Now he made his way toward it, avoiding the tourists lining the walkways leading to the sculpture. The wind whistled through the trees along the path, biting into his face, making a mockery of the sun shining brightly in the clear sky overhead.

He spotted Ivan immediately. The older man stood a couple of feet from the Bean, bundled into a black wool coat and staring into the sculpture’s metallic surface. Was he looking at his reflection? Using it to watch the people behind him?

It was anyone’s guess. Despite his long relationship with Ivan Demenok, the fact that Lyon thought of him as a father figure, Ivan sometimes still seemed an enigma.

He crossed the concrete surrounding the Bean and stopped next to the older man.

“What do you see?” Ivan asked, still looking into the reflective surface.

Lyon looked. “Two men trying to move a mountain.”

Ivan chuckled and turned away from the Bean. “Life is a kind of chess, in which we have often points to gain, and competitors or adversaries to contend with.”

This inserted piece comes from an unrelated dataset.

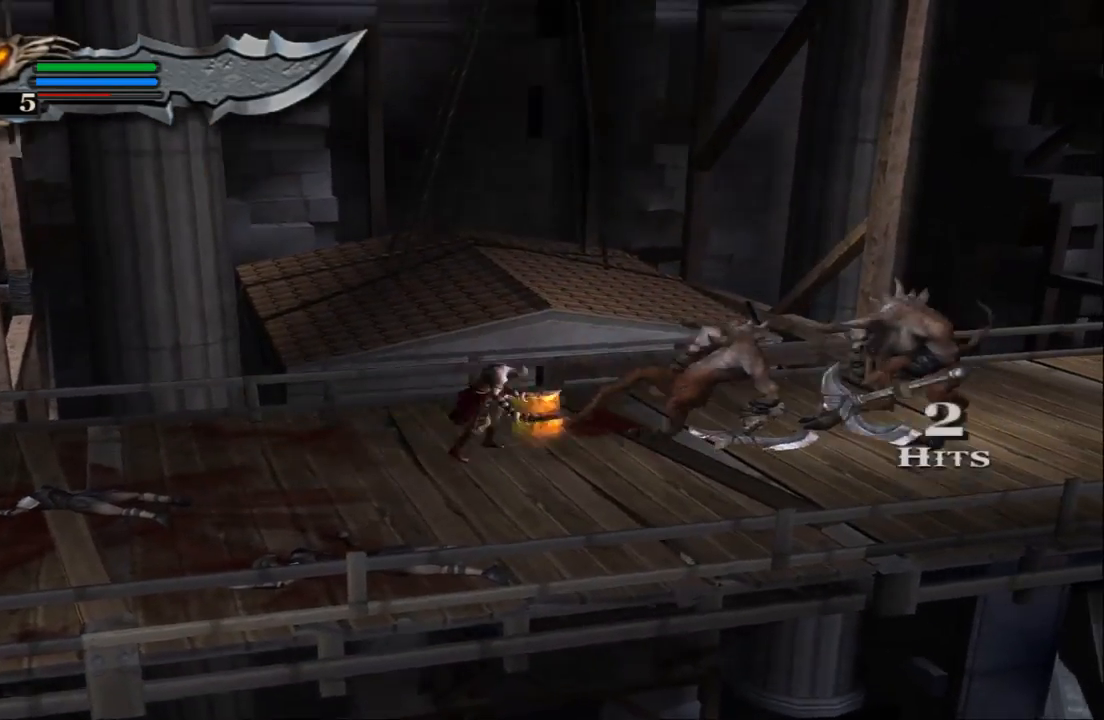
{"buttons": [], "left_stick": "left", "right_stick": "center", "events": [[100, "left_stick", "center"], [167, "TRIANGLE", "up"], [200, "left_stick", "left"]]}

Lyon stifled a sigh. Normally he enjoyed Ivan’s penchant for using quotes about chess to comment on life. In this case, the quote — from Benjamin Franklin —told Lyon nothing he didn’t already know.

“In life, as in chess, one’s own pawns block one’s way,” Lyon said, rebutting with a quote from Charles Buxton.

It was appropriate. Musa had been a pawn in Lyon’s game. Now he stood between Lyon and true leadership of the bratva.

“Indeed,” Ivan said as they made their way slowly around the Bean.

“I didn’t expect another test,” Lyon said.

Ivan didn’t look at him. “The test is of your own making.”

“You told me to do something bold,” Lyon said. “You guaranteed me cover with the Spies.”

“And cover you received,” Ivan said.